Thread: Data model for text editor

  1. #16
    Jack of many languages Dino's Avatar
    Join Date
    Nov 2007
    Location
    Chappell Hill, Texas
    Posts
    2,332
    Moving the cursor to another column shouldn't activate any need for realloc() - you're just updating the cursor (caret) position of the currently-edited-line.

    When the user moves the caret to another line, that's when you realloc() (once) the just-edited-line and fix the linked list (obviously, you do this only if it was changed). Then, just clear the currently-edited-line and assign it the data from whatever row the caret is now on. So, just one realloc().

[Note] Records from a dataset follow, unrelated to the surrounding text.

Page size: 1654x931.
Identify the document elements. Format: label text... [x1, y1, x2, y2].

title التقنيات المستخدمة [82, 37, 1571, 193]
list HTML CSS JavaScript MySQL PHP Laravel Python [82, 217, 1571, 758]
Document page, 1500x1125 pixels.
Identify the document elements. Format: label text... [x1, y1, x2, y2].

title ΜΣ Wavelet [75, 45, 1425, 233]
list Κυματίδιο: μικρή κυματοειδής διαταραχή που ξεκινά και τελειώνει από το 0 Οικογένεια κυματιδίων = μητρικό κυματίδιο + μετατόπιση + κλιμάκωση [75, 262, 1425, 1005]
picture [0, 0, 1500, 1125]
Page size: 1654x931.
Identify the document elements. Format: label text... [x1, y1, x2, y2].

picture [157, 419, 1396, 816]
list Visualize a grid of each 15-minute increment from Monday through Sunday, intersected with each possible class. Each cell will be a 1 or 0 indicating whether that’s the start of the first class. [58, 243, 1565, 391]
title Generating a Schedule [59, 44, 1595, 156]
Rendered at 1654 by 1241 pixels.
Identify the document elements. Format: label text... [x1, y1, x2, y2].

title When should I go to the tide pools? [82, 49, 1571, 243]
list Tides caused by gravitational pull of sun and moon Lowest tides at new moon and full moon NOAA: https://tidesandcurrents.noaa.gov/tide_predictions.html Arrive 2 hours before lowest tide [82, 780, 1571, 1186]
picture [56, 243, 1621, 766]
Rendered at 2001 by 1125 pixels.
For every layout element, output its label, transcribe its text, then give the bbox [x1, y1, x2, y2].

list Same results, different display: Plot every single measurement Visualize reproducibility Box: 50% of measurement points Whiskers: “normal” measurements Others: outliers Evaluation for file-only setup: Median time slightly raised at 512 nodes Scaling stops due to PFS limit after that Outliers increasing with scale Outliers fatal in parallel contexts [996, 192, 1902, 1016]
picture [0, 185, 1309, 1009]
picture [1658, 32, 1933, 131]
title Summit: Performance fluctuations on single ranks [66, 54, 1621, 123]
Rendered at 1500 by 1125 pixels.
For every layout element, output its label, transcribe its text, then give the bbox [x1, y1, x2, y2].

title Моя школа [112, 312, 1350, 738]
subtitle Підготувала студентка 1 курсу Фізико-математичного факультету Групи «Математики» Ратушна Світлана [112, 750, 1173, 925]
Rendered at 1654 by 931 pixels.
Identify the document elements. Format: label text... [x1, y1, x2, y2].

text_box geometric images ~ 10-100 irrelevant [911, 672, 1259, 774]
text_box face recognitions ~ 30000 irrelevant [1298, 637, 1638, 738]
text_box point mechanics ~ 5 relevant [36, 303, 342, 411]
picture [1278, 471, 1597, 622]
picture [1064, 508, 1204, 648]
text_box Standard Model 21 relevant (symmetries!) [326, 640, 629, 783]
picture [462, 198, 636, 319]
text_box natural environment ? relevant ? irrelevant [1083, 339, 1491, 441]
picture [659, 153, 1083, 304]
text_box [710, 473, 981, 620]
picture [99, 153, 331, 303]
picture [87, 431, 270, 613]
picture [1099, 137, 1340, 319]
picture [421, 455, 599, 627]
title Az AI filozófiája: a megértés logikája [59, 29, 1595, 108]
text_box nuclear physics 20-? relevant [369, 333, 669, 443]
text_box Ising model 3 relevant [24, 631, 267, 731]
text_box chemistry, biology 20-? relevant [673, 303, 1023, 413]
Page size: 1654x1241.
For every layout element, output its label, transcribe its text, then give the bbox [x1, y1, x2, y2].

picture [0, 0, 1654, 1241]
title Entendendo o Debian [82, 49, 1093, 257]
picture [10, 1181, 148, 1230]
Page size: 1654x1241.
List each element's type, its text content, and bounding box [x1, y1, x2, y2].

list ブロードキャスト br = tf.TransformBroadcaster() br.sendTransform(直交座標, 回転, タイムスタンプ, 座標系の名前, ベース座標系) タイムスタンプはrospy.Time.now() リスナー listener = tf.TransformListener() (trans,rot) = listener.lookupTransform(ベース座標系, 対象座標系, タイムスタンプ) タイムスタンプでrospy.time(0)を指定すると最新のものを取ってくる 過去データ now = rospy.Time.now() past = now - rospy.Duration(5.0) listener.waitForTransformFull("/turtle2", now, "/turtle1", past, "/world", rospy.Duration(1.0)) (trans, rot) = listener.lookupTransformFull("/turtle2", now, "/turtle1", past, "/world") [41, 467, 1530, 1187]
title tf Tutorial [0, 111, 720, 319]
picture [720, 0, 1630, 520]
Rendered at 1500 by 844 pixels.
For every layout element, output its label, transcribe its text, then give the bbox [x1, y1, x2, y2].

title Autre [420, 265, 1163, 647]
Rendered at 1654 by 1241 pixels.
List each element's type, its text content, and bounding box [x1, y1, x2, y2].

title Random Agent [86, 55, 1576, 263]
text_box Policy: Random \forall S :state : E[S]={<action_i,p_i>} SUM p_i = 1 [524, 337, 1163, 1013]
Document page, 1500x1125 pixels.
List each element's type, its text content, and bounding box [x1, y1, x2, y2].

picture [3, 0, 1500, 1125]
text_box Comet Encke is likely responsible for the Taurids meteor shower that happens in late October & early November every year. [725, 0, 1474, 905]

    The only time you would need to realloc() the currently-edited-line buffer is if it grew larger than you had initially allocated. If you figure a line might typically be 80 chars, and you allocate 256 (for example), you won't be reallocing it very much. No big deal if you do, and completely transparent to the user.
    Mainframe assembler programmer by trade. C coder when I can.

  2. #17
    Registered User
    Join Date
    Aug 2009
    Posts
    198
    This part doesn't really make sense to me:

    Quote Originally Posted by Dino
    When the user moves the caret to another line, that's when you realloc() (once) the just-edited-line and fix the linked list (obviously, you do this only if it was changed). Then, just clear the currently-edited-line and assign it the data from whatever row the caret is now on. So, just one realloc().
    I see that you are suggesting a linked list of lines instead of an array of pointers to lines. Not sure which would be better.

    And I really don't get the part "Then, just clear the currently-edited-line and assign it the data from whatever row the caret is now on.". Why do I have to clear the line? What data on the row the caret is on?

    Maybe you are not thinking the same thing as I am. The way I initially understood this is that imagine that we have a text file with 2 lines. The first line is being edited and has extra memory allocated to make room for extra characters. Now the user moves from line 1 to line 2. Line 1 is reallocated just enough size to hold it. Line 2 now reallocates more memory to prepare for editing. (I am now thinking that it is probably better to reallocate the second line once the user starts editing, not right away)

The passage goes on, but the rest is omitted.